Crucially, as foreign capital flows toward IPOs emerging from these innovative industries, it will likely strengthen the innovative spillover effect previously discussed which, in turn, will further increase the region’s attractiveness for FDIs. For instance, if an innovative firm X in a certain industry A goes public knowing that foreign capital is available, then the subsequent spillover effect may engender the creation of a new firm Y in industry B that may itself attract foreign capital. As such, rather than directly affecting economic growth, FDI affect growth indirectly by amplifying innovative spillovers. This positive yet indirect effect on growth would align with another body of literature that finds FDI’s effects on growth to be dependent on a multitude of factors. Consequently, IPOs in the innovative industry will attract FDIs, and this availability of foreign capital will enable future IPOs to perpetuate the innovative spillover, thereby enabling long-term economic growth in the region.

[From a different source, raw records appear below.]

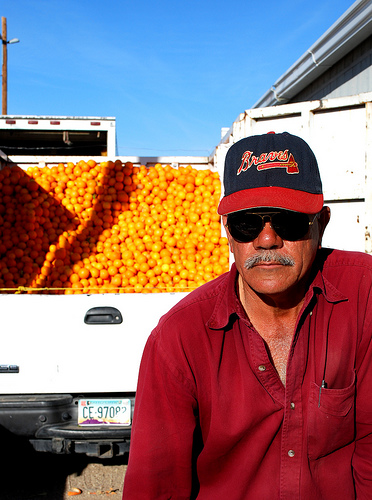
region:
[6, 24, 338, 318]
this man is selling fruit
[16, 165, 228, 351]
this is a lot of oranges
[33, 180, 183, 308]
these are all oranges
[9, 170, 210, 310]
these are citrusy fruits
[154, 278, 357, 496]
the man has a button up shirt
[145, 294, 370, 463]
the mans shirt is red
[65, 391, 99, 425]
the license plate starts with CE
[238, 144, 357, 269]
the man has a baseball hat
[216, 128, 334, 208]
the hat is for the "Braves"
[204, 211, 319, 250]
the man's nose is very red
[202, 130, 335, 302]
head of a person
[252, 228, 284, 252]
nose of a person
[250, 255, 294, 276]
mouth of a person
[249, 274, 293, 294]
jaw of a person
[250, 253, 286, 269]
lips of a person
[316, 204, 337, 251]
ear of a person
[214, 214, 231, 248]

In sum, the growth potential that IPOs, especially in the innovation sector, provide can have a significant effect on GCC members’ economies. On the one hand, IPOs increase the likelihood of innovative spillovers within the region. As knowledge migrates from publicly listed companies to new start-ups and other industries, competitiveness and innovation increase, and economic growth becomes sustainable. On the other hand, IPOs, and the innovative spillovers they engender, attract foreign investments to the area, therefore amplifying the innovative spillovers and further sustaining economic growth. Considering GCC members’ efforts to diversify their economies and become less dependent on hydrocarbons for economic growth, adopting policies aimed at safeguarding a vibrant IPO market reveals to be an auspicious strategy for achieving resilient growth.